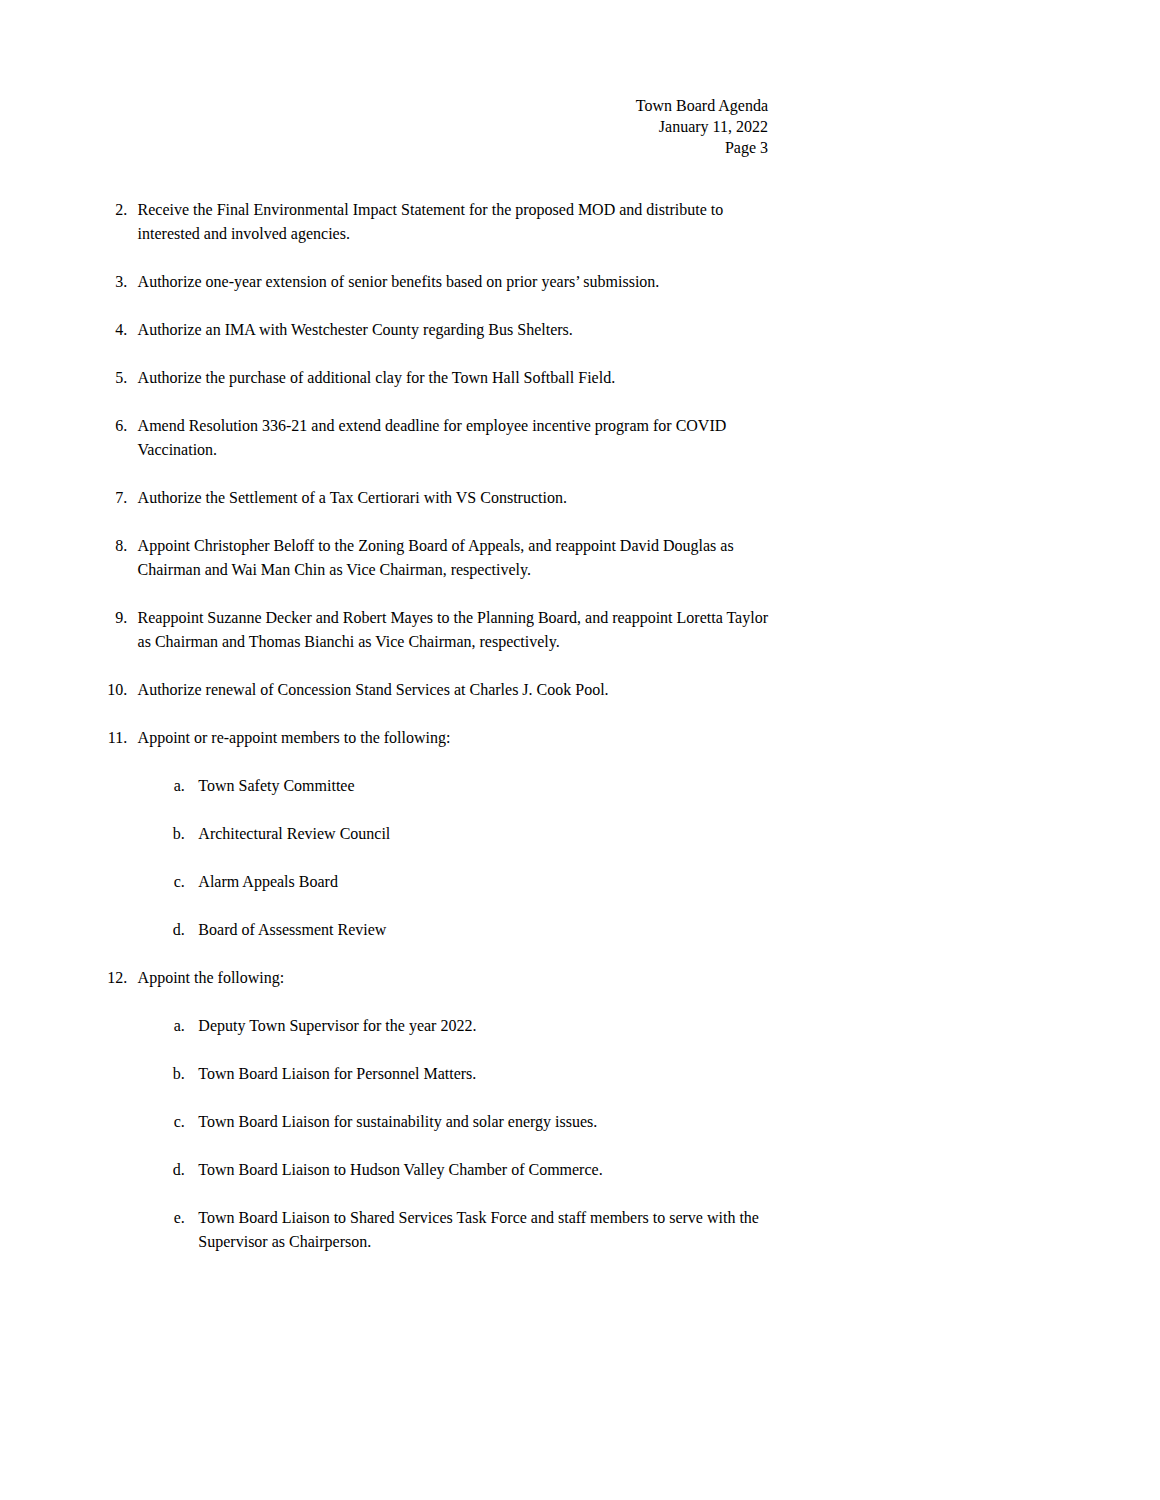Town Board Agenda
January 11, 2022
Page 3
Receive the Final Environmental Impact Statement for the proposed MOD and distribute to interested and involved agencies.
Authorize one-year extension of senior benefits based on prior years’ submission.
Authorize an IMA with Westchester County regarding Bus Shelters.
Authorize the purchase of additional clay for the Town Hall Softball Field.
Amend Resolution 336-21 and extend deadline for employee incentive program for COVID Vaccination.
Authorize the Settlement of a Tax Certiorari with VS Construction.
Appoint Christopher Beloff to the Zoning Board of Appeals, and reappoint David Douglas as Chairman and Wai Man Chin as Vice Chairman, respectively.
Reappoint Suzanne Decker and Robert Mayes to the Planning Board, and reappoint Loretta Taylor as Chairman and Thomas Bianchi as Vice Chairman, respectively.
Authorize renewal of Concession Stand Services at Charles J. Cook Pool.
Appoint or re-appoint members to the following:
Town Safety Committee
Architectural Review Council
Alarm Appeals Board
Board of Assessment Review
Appoint the following:
Deputy Town Supervisor for the year 2022.
Town Board Liaison for Personnel Matters.
Town Board Liaison for sustainability and solar energy issues.
Town Board Liaison to Hudson Valley Chamber of Commerce.
Town Board Liaison to Shared Services Task Force and staff members to serve with the Supervisor as Chairperson.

*Brief*. Make a word-for-word copy of the records above, excluding all pictures.

*Exercise answer*.
Town Board Agenda
January 11, 2022
Page 3
Receive the Final Environmental Impact Statement for the proposed MOD and distribute to interested and involved agencies.
Authorize one-year extension of senior benefits based on prior years’ submission.
Authorize an IMA with Westchester County regarding Bus Shelters.
Authorize the purchase of additional clay for the Town Hall Softball Field.
Amend Resolution 336-21 and extend deadline for employee incentive program for COVID Vaccination.
Authorize the Settlement of a Tax Certiorari with VS Construction.
Appoint Christopher Beloff to the Zoning Board of Appeals, and reappoint David Douglas as Chairman and Wai Man Chin as Vice Chairman, respectively.
Reappoint Suzanne Decker and Robert Mayes to the Planning Board, and reappoint Loretta Taylor as Chairman and Thomas Bianchi as Vice Chairman, respectively.
Authorize renewal of Concession Stand Services at Charles J. Cook Pool.
Appoint or re-appoint members to the following:
Town Safety Committee
Architectural Review Council
Alarm Appeals Board
Board of Assessment Review
Appoint the following:
Deputy Town Supervisor for the year 2022.
Town Board Liaison for Personnel Matters.
Town Board Liaison for sustainability and solar energy issues.
Town Board Liaison to Hudson Valley Chamber of Commerce.
Town Board Liaison to Shared Services Task Force and staff members to serve with the Supervisor as Chairperson.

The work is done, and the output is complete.